Why didn't the GUI system designers use some more threads to handle the graphical events and painting, and not just one? Well, they could have done that, but there are some reasons for not using more than one. One reason is that GUI systems want to guarantee to the application that all call-backs are called in the exact same order as the user clicked or input'ed something. The GUI system have no idea if clicking one button before another is important or not, that depends on the application, and therefore it guarantees the order to be able to work with situations where it does matter. Using a single thread that makes all call-back calls one by one in the event order is an easy and, in most cases, working solution. Another reason for not having several threads is that more threads makes things much more complicated for programmers that don't want or lack knowledge of how to use multi-threading in their programs. A single GUI thread guarantee that no code will be run in parallel. You don't have to care about avoiding race contitions or if things need to be synchronized. Other good reasons is that more precious memory and CPU is used with more threads, and more than one thread introduces performance problems. The threads will have to synchronize with each other quite often to be able to guarantee event orders etc., and heavy synchronizations usually lead to performance penalties.

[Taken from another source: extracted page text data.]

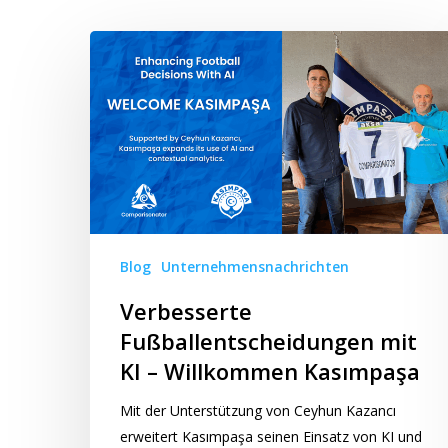
Verbesserte
Fußballentscheidungen
mit
KI
–
Willkommen
Kasımpaşa
Blog
Unternehmensnachrichten
Verbesserte
Fußballentscheidungen mit
KI – Willkommen Kasımpaşa
Mit der Unterstützung von Ceyhun Kazancı
erweitert Kasımpaşa seinen Einsatz von KI und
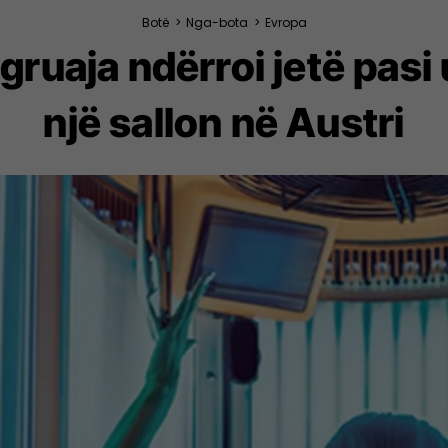
Botë
>
Nga-bota
>
Evropa
ruaja ndërroi jetë pasi 
një sallon në Austri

The solution to the problems caused by occupying the GUI thread is to use separate threads for time consuming calculations triggered by call-backs. A call-back just sends a message to the thread to do the calculations and then returns, freeing the GUI thread so it can do what it needs to do uninterrupted. There is of course a drawback with this, that you have to watch out for. If the GUI thread is free'd immediately, it can make another call-back call from another input event, while the processing of the first event is still running. This can lead to problems if the first event's processing determine that the button or whatever produced the second event should be hidden or disabled. The second event call-back could be executed even though it shouldn't have. That would not have been a problem with the one-thread GUI, because the second event had been taken care of after the return of the call-back of the first event. If the first event's call-back disabled the source of the second event, the GUI thread would have known that and discarded it. If a separate thread is used and the GUI thread is returned, things like this must be taken care of manually, possibly introducing synchronizations and locks. The gain of a responsive GUI can be worth this extra work though.

- Moggen